* _Work to complete_: Exactly the lines below starting at the line with "5: 94.01 -> 93.7" and ending at the line with "BKAFISP: 0 -> 150" are wanted, with both ends included. Leave out the pictures and add no other lines.

* _Data shown_:
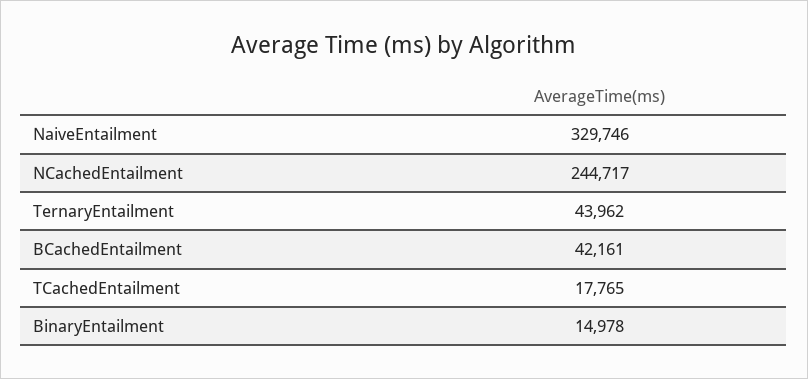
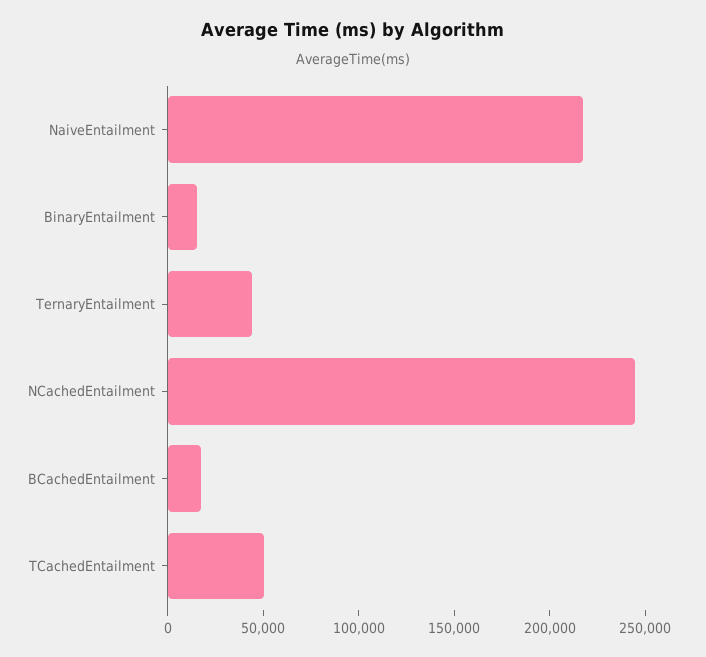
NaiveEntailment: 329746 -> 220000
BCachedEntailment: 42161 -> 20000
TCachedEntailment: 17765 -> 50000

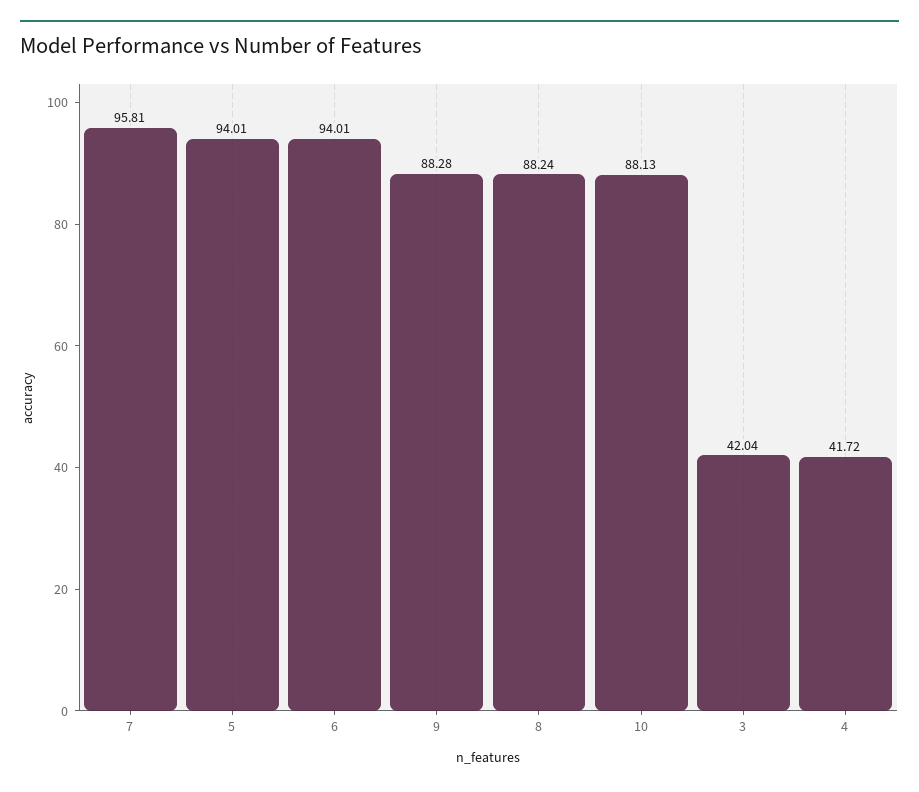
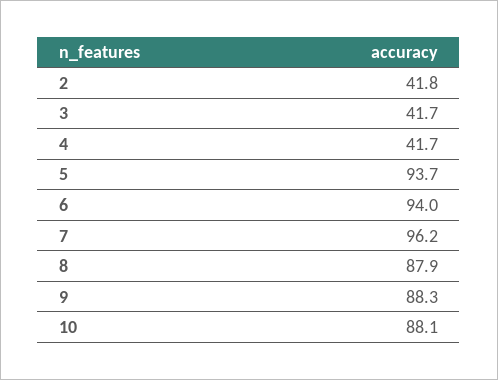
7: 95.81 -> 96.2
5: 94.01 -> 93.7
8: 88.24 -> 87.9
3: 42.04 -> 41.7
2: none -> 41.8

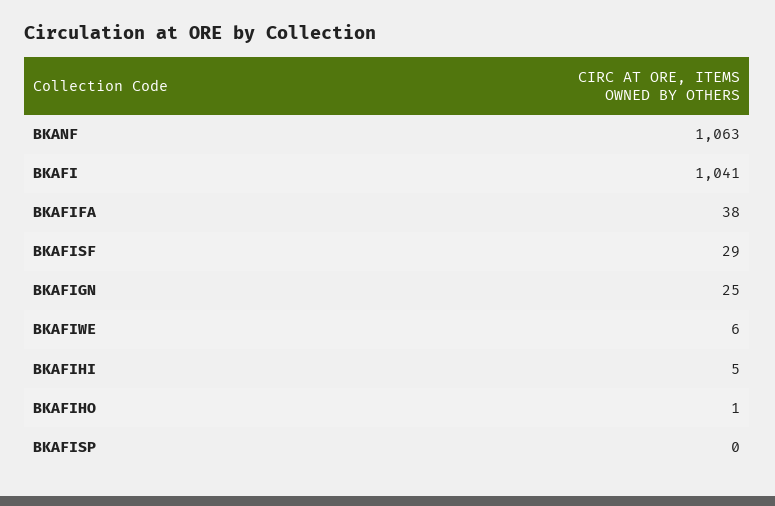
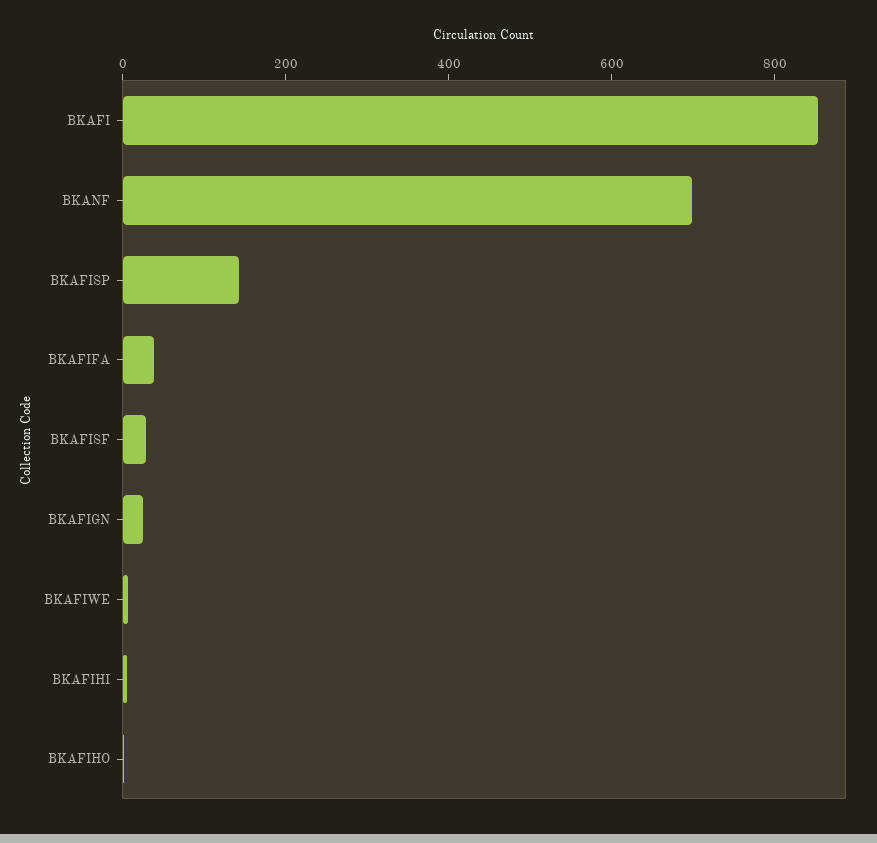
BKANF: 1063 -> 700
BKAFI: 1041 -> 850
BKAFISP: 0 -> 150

* * *

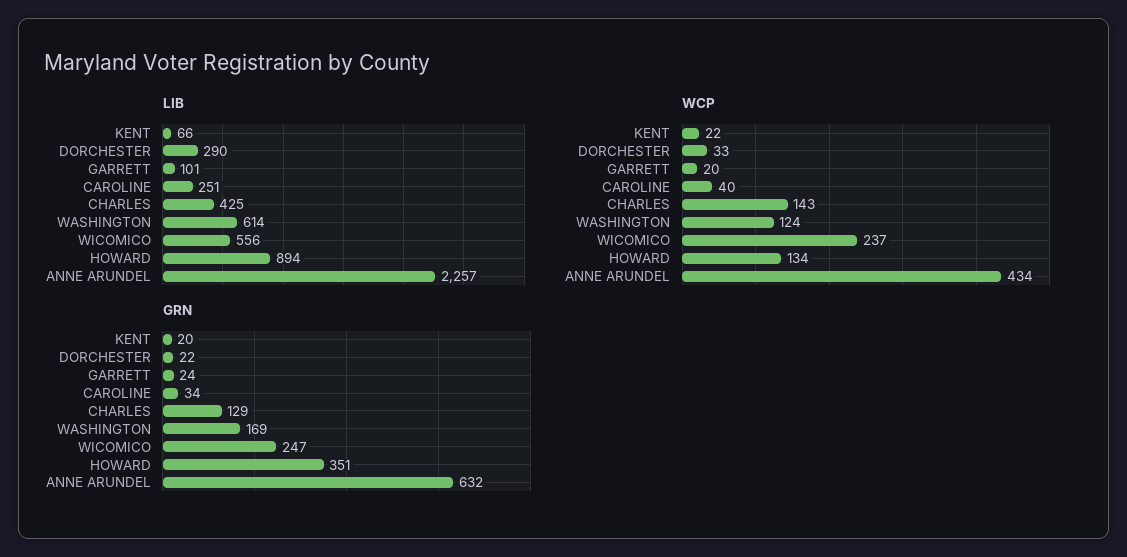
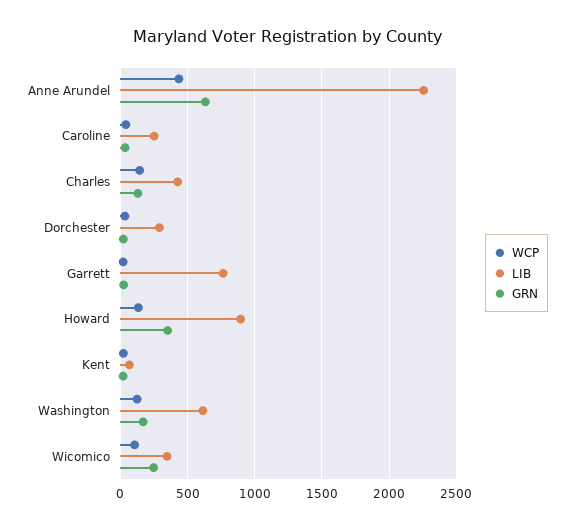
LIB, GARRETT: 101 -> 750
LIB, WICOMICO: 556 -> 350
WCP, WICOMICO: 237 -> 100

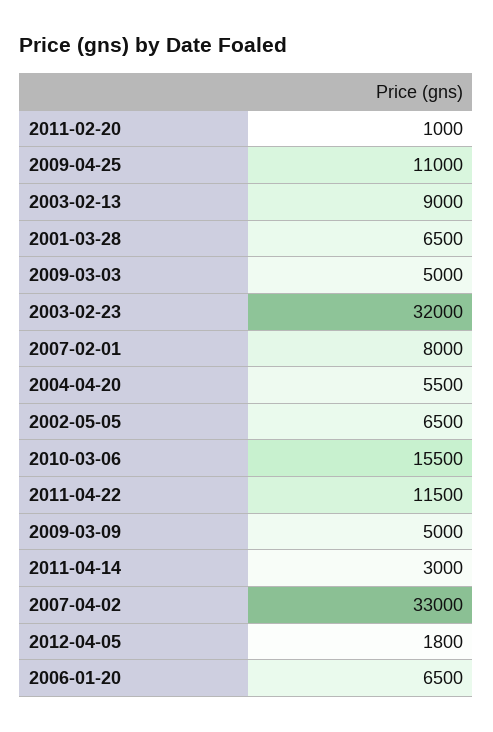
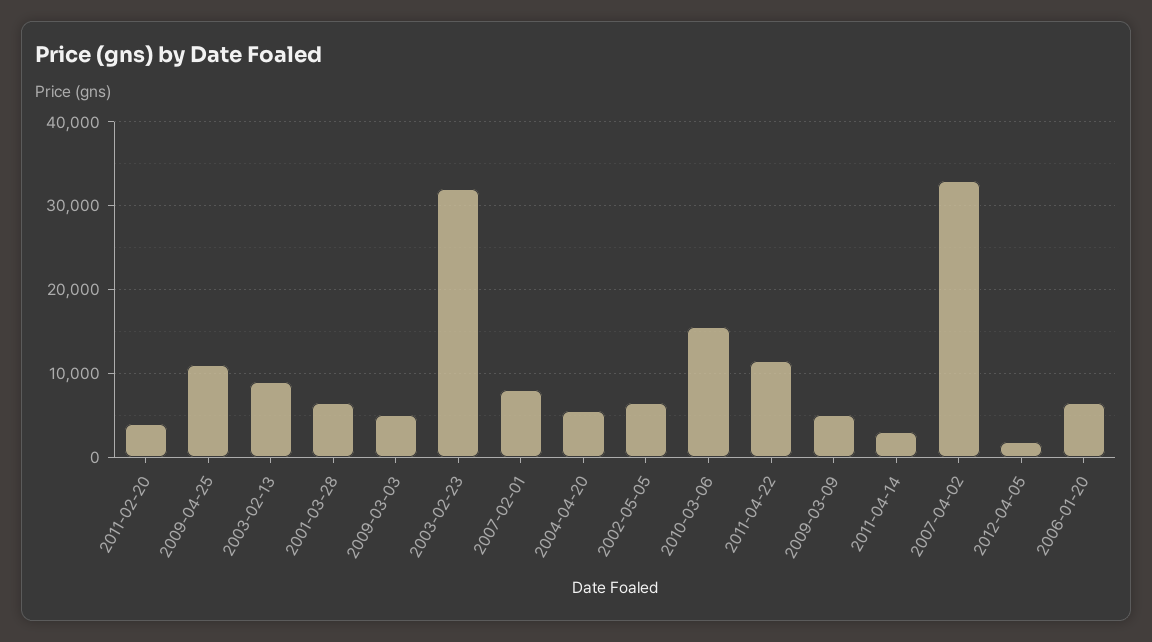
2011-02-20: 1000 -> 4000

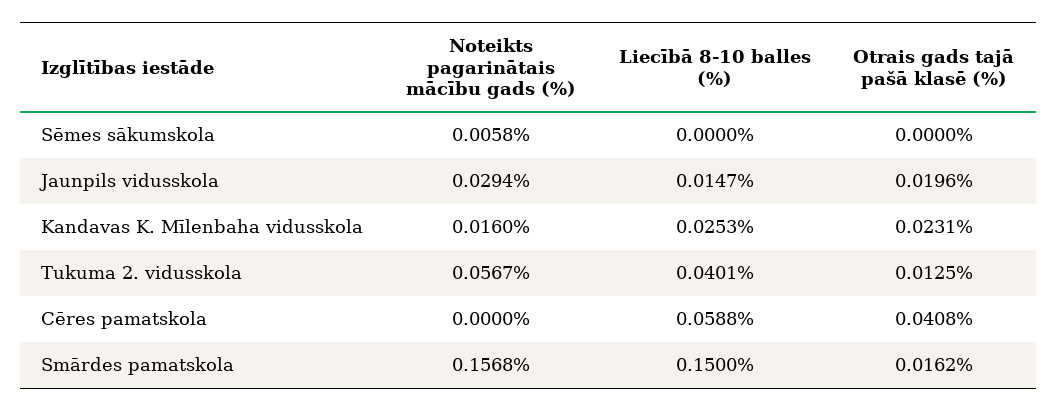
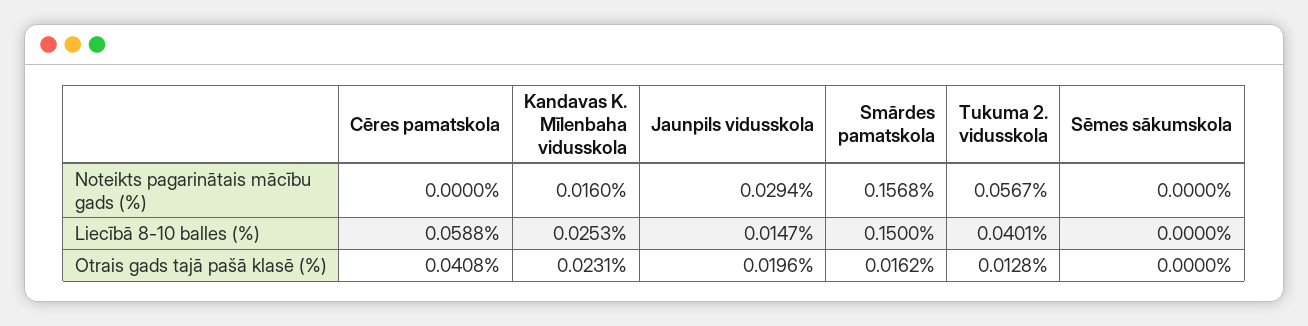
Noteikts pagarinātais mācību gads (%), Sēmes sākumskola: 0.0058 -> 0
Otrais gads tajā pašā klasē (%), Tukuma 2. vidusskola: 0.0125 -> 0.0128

* * *

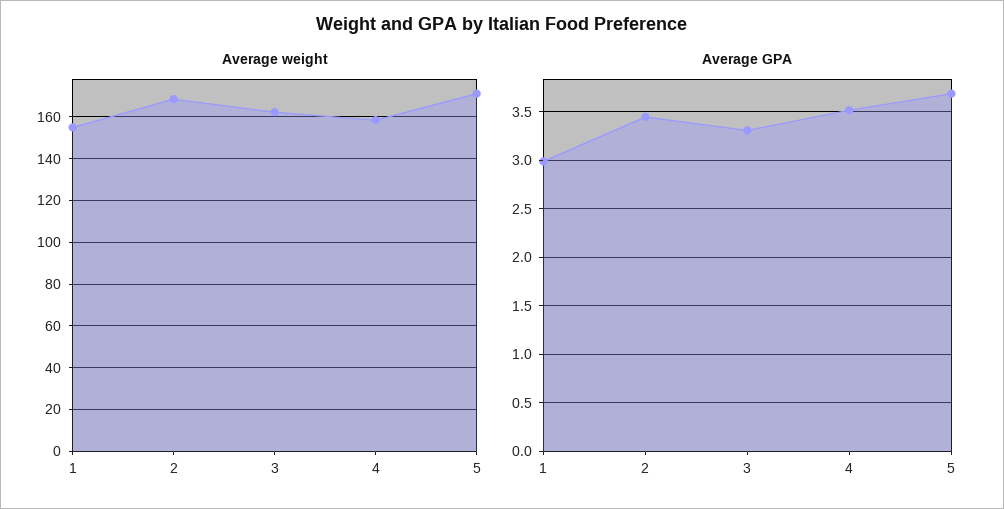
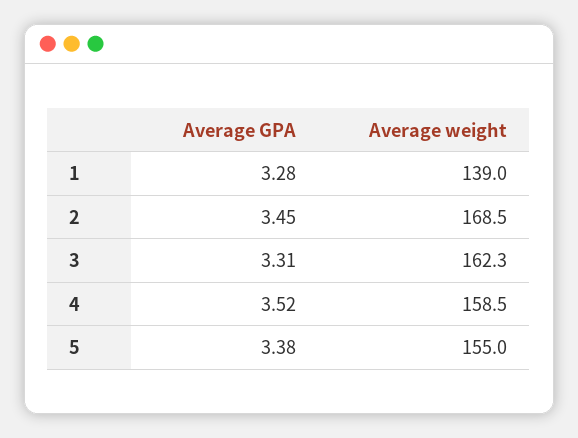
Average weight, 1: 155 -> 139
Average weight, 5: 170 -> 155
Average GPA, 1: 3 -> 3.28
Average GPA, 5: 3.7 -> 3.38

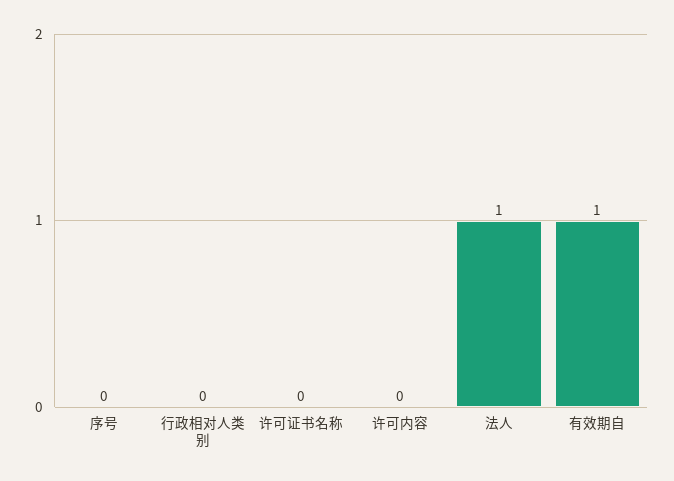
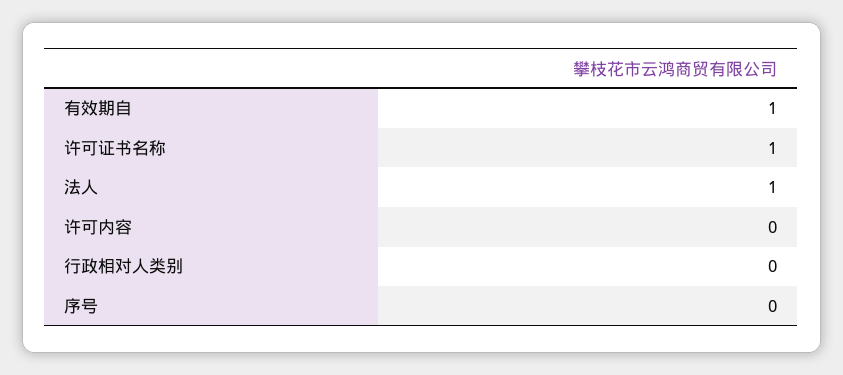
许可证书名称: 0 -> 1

* _Task output_:
5: 94.01 -> 93.7
8: 88.24 -> 87.9
3: 42.04 -> 41.7
2: none -> 41.8

BKANF: 1063 -> 700
BKAFI: 1041 -> 850
BKAFISP: 0 -> 150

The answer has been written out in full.